Saved data entries
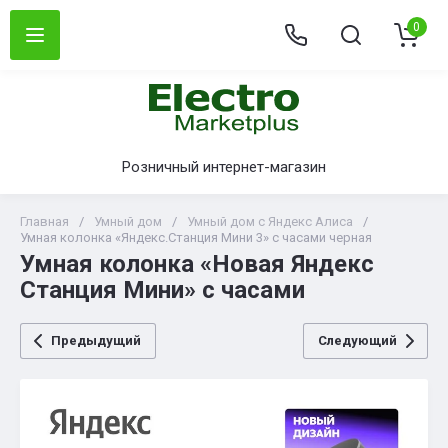
0
Розничный интернет-магазин
Главная
/
Умный дом
/
Умный дом с Яндекс Алиса
/
Умная колонка «Яндекс.Станция Мини 3» с часами черная
Умная колонка «Новая Яндекс
Станция Мини» с часами
Предыдущий
Следующий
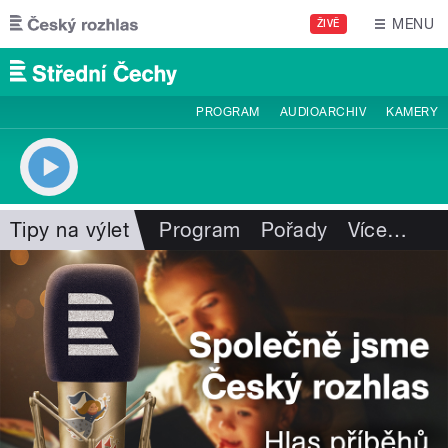
Přejít k hlavnímu obsahu
MENU
ŽIVĚ
PROGRAM
AUDIOARCHIV
KAMERY
Tipy na výlet
Program
Pořady
Více
…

To-do item ▸
Reproduce everything from the line containing "Přejít k hlavnímu obsahu" down to the end of the records, renaming "AUDIOARCHIV" to "ARCHIV" and leaving every other line unchanged.

Final answer ▸
Přejít k hlavnímu obsahu
MENU
ŽIVĚ
PROGRAM
ARCHIV
KAMERY
Tipy na výlet
Program
Pořady
Více
…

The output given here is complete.